I have Hamilton’s nose and sloping forehead, a better jawline and a worse chin. Most importantly, my hair does not and never will grow the way his did, so I can’t wear it in a queue and powder it like his; i have to rely on that single manual that said officers could wear their hair cropped close to your head. All of which is to say, I can’t pose as Hamilton, so I have to impersonate him.

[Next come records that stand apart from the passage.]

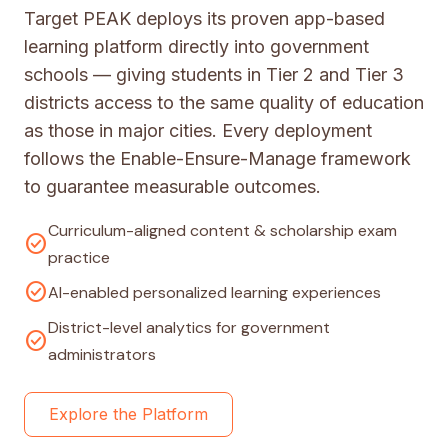
Target PEAK deploys its proven app-based
learning platform directly into government
schools — giving students in Tier 2 and Tier 3
districts access to the same quality of education
as those in major cities. Every deployment
follows the Enable-Ensure-Manage framework
to guarantee measurable outcomes.
Curriculum-aligned content & scholarship exam
check_circle
practice
check_circle
AI-enabled personalized learning experiences
District-level analytics for government
check_circle
administrators
Explore the Platform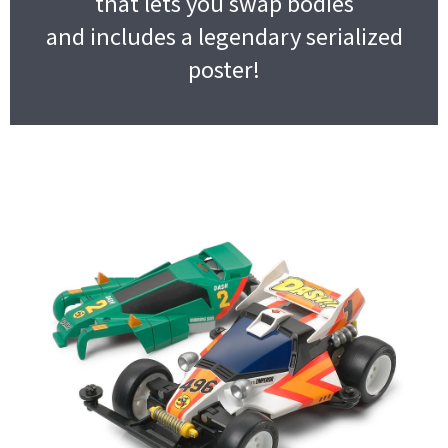
that lets you swap bodies
and includes a legendary serialized
poster!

The fact that we don’t have physical recordings of his style is both good and bad, as is the fact that the descriptions in the public mind are pretty open-ended. You have less to mimic, but more to create; less stuff you can directly copy, but more stuff you can shape how you want. Which is to say that if you know a character well enough— and I’ve spent around 12 or 13 years with Hamilton— you can channel the parts of your personality like theirs into your performance, while suppressing the parts unlike theirs (or consciously changing them in the act.) You are always both yourself and them, you can’t stop being yourself; the trick is to channel yourself into them (and it’s been fascinating to watch people do this.)
I am really not good at this yet, and my impression is heavily reliant on being able to compose walls of words quickly, and be generally amiable; but I can’t do his seriousness or force right. That doesn’t matter quite as much for brief engagements with individuals in a crowd, but it does for sustained stuff with other characters or in front of people. I hope eventually I’m able to leave people with the impression that they actually just saw Alexander Hamilton (and I’ve known Washington’s and TRs like this) but that will be a while.
Sort of related, there seems to always be a natural habit by good reenactors to be funny, at least in small doses. One result of this is relatability so greater ease of attention. I am finding myself wondering to what degree it diminishes authenticity or not; Franklin, Lincoln, and TR had legendary senses of humor so their reenactors doing it is entirely realistic; but should Hamilton, who is said to have been witty but not funny, do the same? What if by being more realistic you become less relatable or less easy for people to be interested in? Etc etc etc.”